Neural Control of Visual Search by Frontal Eye Field: Effects of Unexpected Target Displacement on Visual Selection and Saccade Preparation

Aditya Murthy1, Supriya Ray2, Stephanie M Shorter3, Jeffrey D Schall2*, and Kirk G. Thompson4

1 National Brain Research Centre
2 Vanderbilt University
3 Vanderbilt Vision Research Center, Center for Integrative and Cognitive Neuroscience,Vanderbilt University, Wilson Hall
4 National Eye Institute

* To whom correspondence should be addressed. E-mail: jeffrey.d.schall{at}vanderbilt.edu.
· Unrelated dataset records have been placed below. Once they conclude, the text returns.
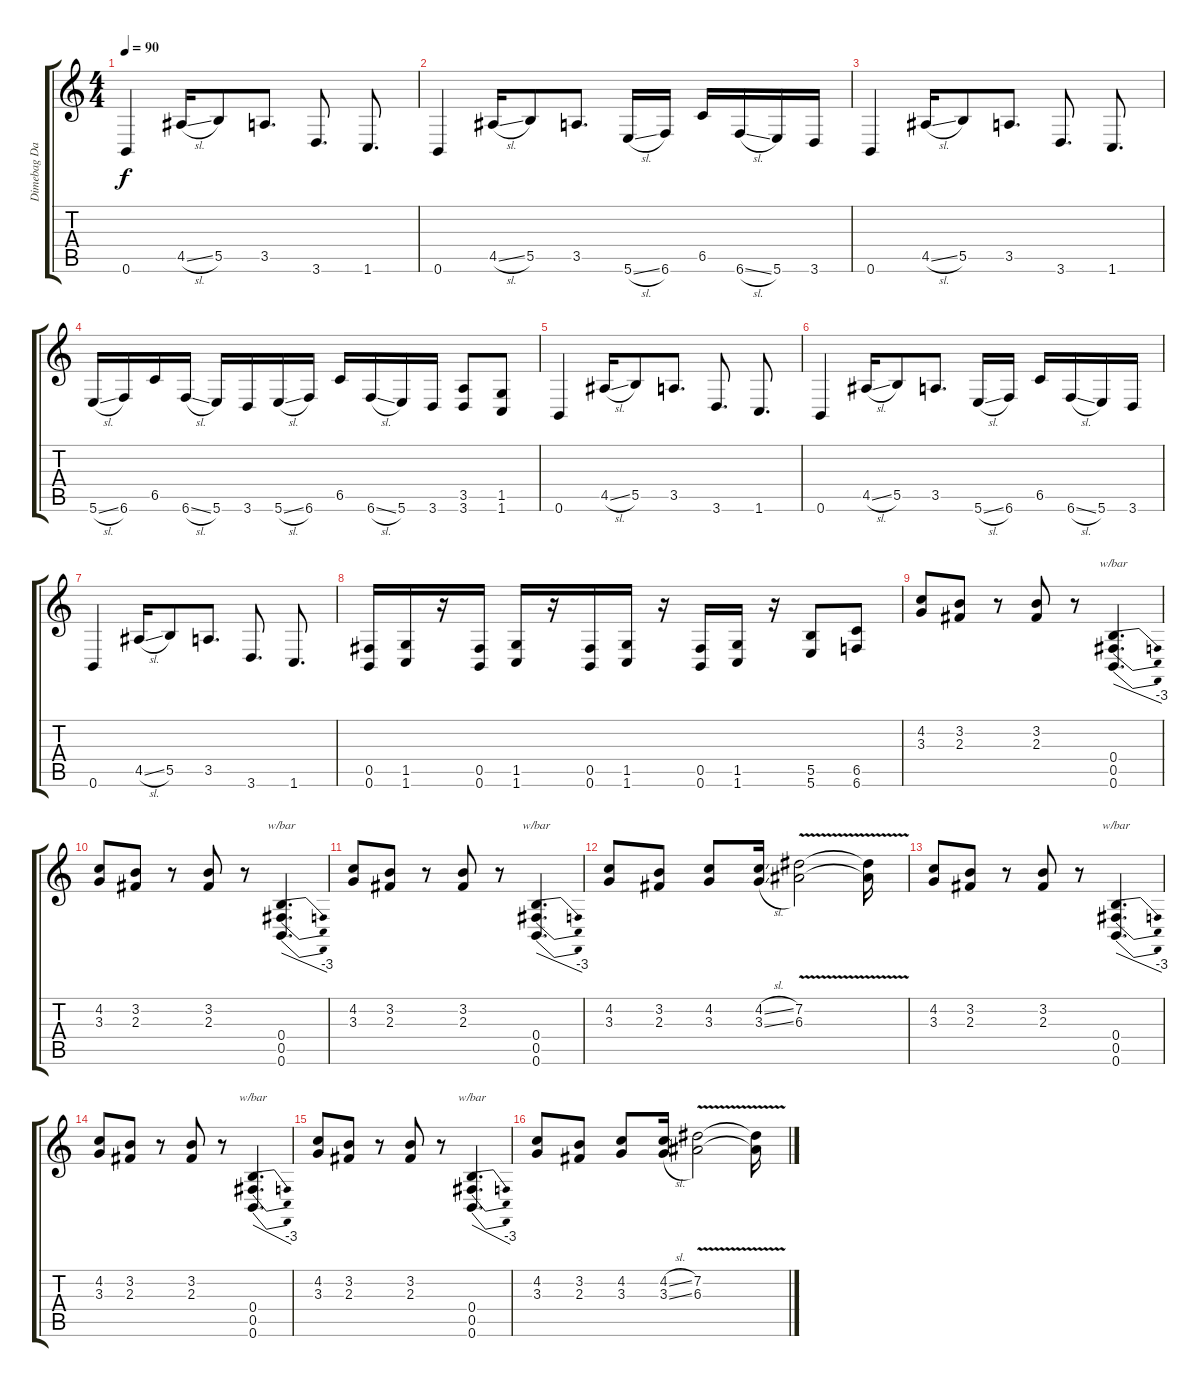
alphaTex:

\track ("Dimebag Darrell" "Dimebag Da") {instrument distortionguitar}
\staff {score tabs}
\tuning (Db4 Ab3 E3 B2 Gb2 B1) {hide}
\ts (4 4)
\tempo 90
\clef g2
\ks c
0.6.4{dy f} 4.5{sl}.16 5.5.8 3.5.8{d} 3.6.8{d} 1.6.8{d} |
0.6.4 4.5{sl}.16 5.5.8 3.5.8{d} 5.6{sl}.16 6.6.16 6.5.16 6.6{sl}.16 5.6.16 3.6.16 |
0.6.4 4.5{sl}.16 5.5.8 3.5.8{d} 3.6.8{d} 1.6.8{d} |
5.6{sl}.16 6.6.16 6.5.16 6.6{sl}.16 5.6.16 3.6.16 5.6{sl}.16 6.6.16 6.5.16 6.6{sl}.16 5.6.16 3.6.16 (3.5 3.6).8 (1.5 1.6).8 |
0.6.4 4.5{sl}.16 5.5.8 3.5.8{d} 3.6.8{d} 1.6.8{d} |
0.6.4 4.5{sl}.16 5.5.8 3.5.8{d} 5.6{sl}.16 6.6.16 6.5.16 6.6{sl}.16 5.6.16 3.6.16 |
0.6.4 4.5{sl}.16 5.5.8 3.5.8{d} 3.6.8{d} 1.6.8{d} |
(0.5 0.6).16 (1.5 1.6).16 r.16 (0.5 0.6).16 (1.5 1.6).16 r.16 (0.5 0.6).16 (1.5 1.6).16 r.16 (0.5 0.6).16 (1.5 1.6).16 r.16 (5.5 5.6).8 (6.5 6.6).8 |
(4.2 3.3).8 (3.2 2.3).8 r.8 (3.2 2.3).8 r.8 (0.4 0.5 0.6).4{d tbe (dive default 0 0 60 -12)} |
(4.2 3.3).8 (3.2 2.3).8 r.8 (3.2 2.3).8 r.8 (0.4 0.5 0.6).4{d tbe (dive default 0 0 60 -12)} |
(4.2 3.3).8 (3.2 2.3).8 r.8 (3.2 2.3).8 r.8 (0.4 0.5 0.6).4{d tbe (dive default 0 0 60 -12)} |
(4.2 3.3).8 (3.2 2.3).8 (4.2 3.3).8 (4.2{sl} 3.3{sl}).16 (7.2{v} 6.3{v}).2 (7.2{t} 6.3{t}).16 |
(4.2 3.3).8 (3.2 2.3).8 r.8 (3.2 2.3).8 r.8 (0.4 0.5 0.6).4{d tbe (dive default 0 0 60 -12)} |
(4.2 3.3).8 (3.2 2.3).8 r.8 (3.2 2.3).8 r.8 (0.4 0.5 0.6).4{d tbe (dive default 0 0 60 -12)} |
(4.2 3.3).8 (3.2 2.3).8 r.8 (3.2 2.3).8 r.8 (0.4 0.5 0.6).4{d tbe (dive default 0 0 60 -12)} |
(4.2 3.3).8 (3.2 2.3).8 (4.2 3.3).8 (4.2{sl} 3.3{sl}).16 (7.2{v} 6.3{v}).2 (7.2{t} 6.3{t}).16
The dynamics of visual selection and saccade preparation by the frontal eye field was investigated in macaque monkeys performing a search-step task combining the classic double-step saccade task with visual search. Reward was earned for producing a saccade to a color singleton. On random trials the target and one distractor swapped locations before the saccade, and monkeys were rewarded for shifting gaze to the new singleton location. A race model accounts for the probabilities and latencies of saccades to the initial and final singleton locations and provides a measure of the duration of a covert compensation process, target step reaction time. When the target stepped out of a movement field, noncompensated saccades to the original location were produced when movement-related activity grew rapidly to a threshold. Compensated saccades to the final location were produced when the growth of the original movement-related activity was interrupted within target step reaction time and was replaced by activation of other neurons producing the compensated saccade. When the target stepped into a receptive field, visual neurons selected the new target location regardless of the monkeys' response. When the target stepped out of a receptive field most visual neurons maintained the representation of the original target location, but a minority of visual neurons showed reduced activity. Chronometric analyses of the neural responses to the target step revealed that the modulation of visually-responsive neurons and movement-related neurons occurred early enough to shift attention and saccade preparation from the old to the new target location. These findings indicate that visual activity in the frontal eye field signals the location of targets for orienting while movement-related activity instantiates saccade preparation.